4.   We do not find it necessary to reach the issue of whether by throwing the bottles and a match into the kitchen to set the fire she was using an instrument as an extension of herself to enter into the premises.   Thus, we do not reach the issue of “entry” solely by instrument as a basis for upholding the burglary conviction in this case.

5.   We note that assault is a general intent crime that may be proven by showing that “a defendant intended to do the acts which constitute the assault.”  Smith v. United States, 593 A.2d 205, 207 (D.C.1991).   Further, there are two types of assault, the “attempted-battery” type and the “intent-to-frighten” type.   The first type requires proof of an intent to cause actual physical injury, while the second requires intent to create apprehension in the victim by threatening conduct.   See Robinson v.

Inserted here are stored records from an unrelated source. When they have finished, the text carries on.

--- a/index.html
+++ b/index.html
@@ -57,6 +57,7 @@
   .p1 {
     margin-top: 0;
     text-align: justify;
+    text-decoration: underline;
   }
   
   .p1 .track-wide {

United States, 506 A.2d 572, 574 (D.C.1986).   The record in this case strongly supported the second type of assault, i.e. intent-to-frighten, and to a perhaps somewhat lesser extent, it was also sufficient to show an intent to cause the actual burning of persons within the house if they did not flee.

6.   Counsel for the defendant had expressed a preference for the “Gallagher” instruction, after the trial judge denied his motion for a mistrial.   In a concurring opinion in Winters, Judge Gallagher proposed an alternative to the majority's proposed instruction.  Winters, 317 A.2d at 539 (Gallagher, J., Appendix to Concurring Opinion).   The trial judge responded that he believed the Winters instruction was more appropriate because the jury was asking for “as much guidance as they can get” and that Winters is “perhaps the most detailed” instruction.

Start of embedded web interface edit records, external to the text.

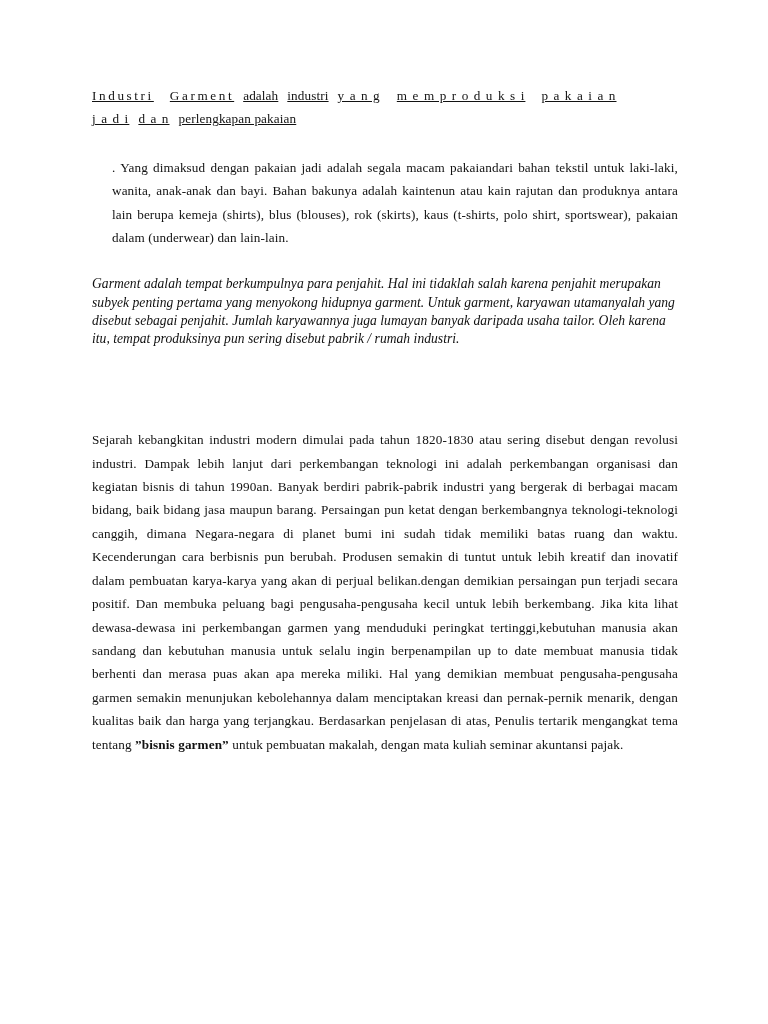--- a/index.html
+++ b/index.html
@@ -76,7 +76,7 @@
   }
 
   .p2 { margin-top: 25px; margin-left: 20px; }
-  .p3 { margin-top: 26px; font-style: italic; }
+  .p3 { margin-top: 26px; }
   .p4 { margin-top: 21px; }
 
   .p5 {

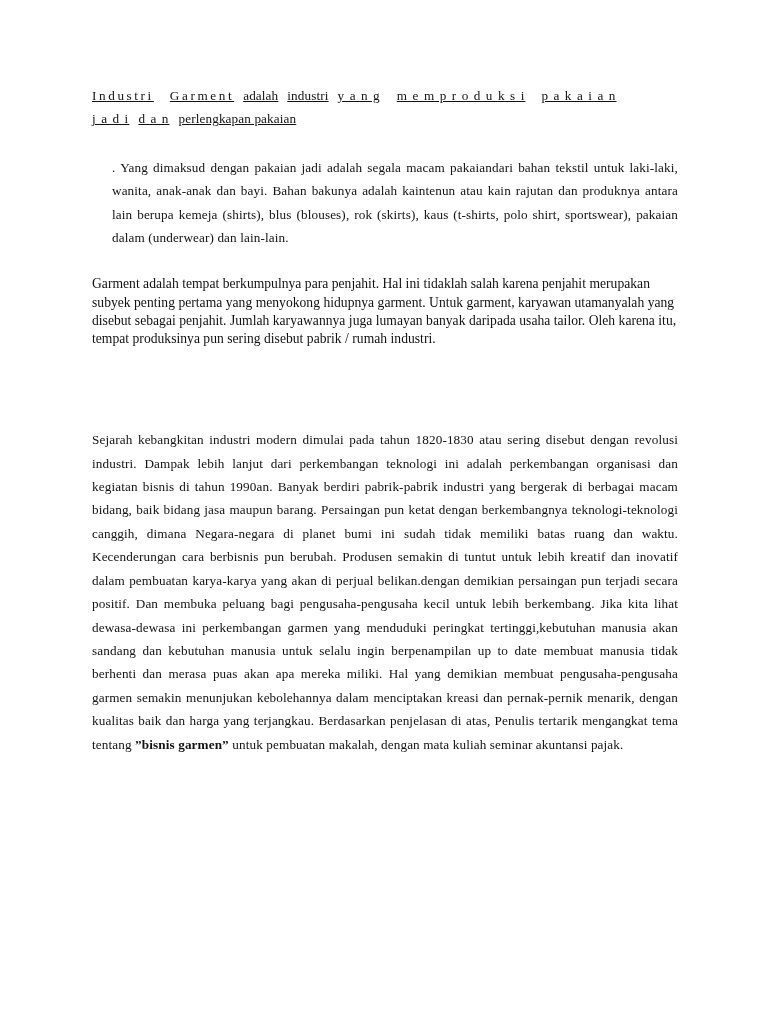--- a/index.html
+++ b/index.html
@@ -98,6 +98,7 @@
 
     <p class="para-tight p3">Garment adalah tempat berkumpulnya para penjahit. Hal ini tidaklah salah karena penjahit merupakan subyek penting pertama yang menyokong hidupnya garment. Untuk garment, karyawan utamanyalah yang disebut sebagai penjahit. Jumlah karyawannya juga lumayan banyak daripada usaha tailor. Oleh karena itu, tempat produksinya pun sering disebut pabrik / rumah industri.</p>
 
+    <p class="para-tight p4">Secara teknis, transformasi konveksi juga merupakan pengertian garment juga. Hal ini dikarenakan perusahaan garment umumnya dibangun dan berawal dari konveksi jika telah berkembang dengan skala lebih luas maka disebut garment.</p>
 
     <p class="para-wide p5"><span>Sejarah kebangkitan industri modern dimulai pada tahun 1820-1830 atau sering disebut dengan revolusi industri. Dampak lebih lanjut dari perkembangan teknologi ini adalah perkembangan organisasi dan kegiatan bisnis di tahun 1990an. Banyak berdiri pabrik-pabrik industri yang bergerak di berbagai macam bidang, baik bidang jasa maupun barang. Persaingan pun ketat dengan berkembangnya teknologi-teknologi canggih, dimana Negara-negara di planet bumi ini sudah tidak memiliki batas ruang dan waktu. Kecenderungan cara berbisnis pun berubah. Produsen semakin di tuntut untuk lebih kreatif dan inovatif dalam pembuatan karya-karya yang akan di perjual belikan.dengan demikian persaingan pun terjadi secara positif. Dan membuka peluang bagi pengusaha-pengusaha kecil untuk lebih berkembang. Jika kita lihat dewasa-dewasa ini perkembangan garmen yang menduduki peringkat tertinggi,kebutuhan manusia akan sandang dan kebutuhan manusia untuk selalu ingin berpenampilan up to date membuat manusia tidak berhenti dan merasa puas akan apa mereka miliki. Hal yang demikian membuat pengusaha-pengusaha garmen semakin menunjukan kebolehannya dalam menciptakan kreasi dan pernak-pernik menarik, dengan kualitas baik dan harga yang terjangkau. Berdasarkan penjelasan di atas, Penulis tertarik mengangkat tema tentang </span><span class="bold">”bisnis garmen”</span><span> untuk pembuatan makalah, dengan mata kuliah seminar akuntansi pajak.</span></p>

7.   Counsel for Davis then moved for Judgment Notwithstanding the Verdict on the burglary in the first degree while armed offense, on the basis of inconsistency and suggesting compromise, emphasizing that Davis had been acquitted of each assault charge, yet convicted of burglary in the first degree while armed with the intent to assault.   The trial judge denied this motion.

8.   This is no different than telling a jury to continue to deliberate, cf.  Carey v. United States, 647 A.2d 56, 60-61 (D.C.1994), or “please keep trying,” Calaway v. United States, 408 A.2d 1220, 1230 (D.C.1979).

9.   Appellant's claim that the verdicts were inconsistent in no way supports the contention that the giving of the Winters instruction was coercive.   Inconsistent verdicts are not subject to challenge on the ground that they were the result of jury compromise.   See United States v. Powell, 469 U.S. 57, 64, 105 S.Ct. 471, 83 L.Ed.2d 461 (1984) (inconsistent verdicts may well be a sign of jury leniency or compromise;  since the government has no recourse to correct jury errors in favor of defendants, defendants should not be allowed a new trial in such cases).   Further, inconsistent jury verdicts that are, nevertheless, supported by sufficient evidence, are permissible.  Ransom v. United States, 630 A.2d 170, 172 (D.C.1993).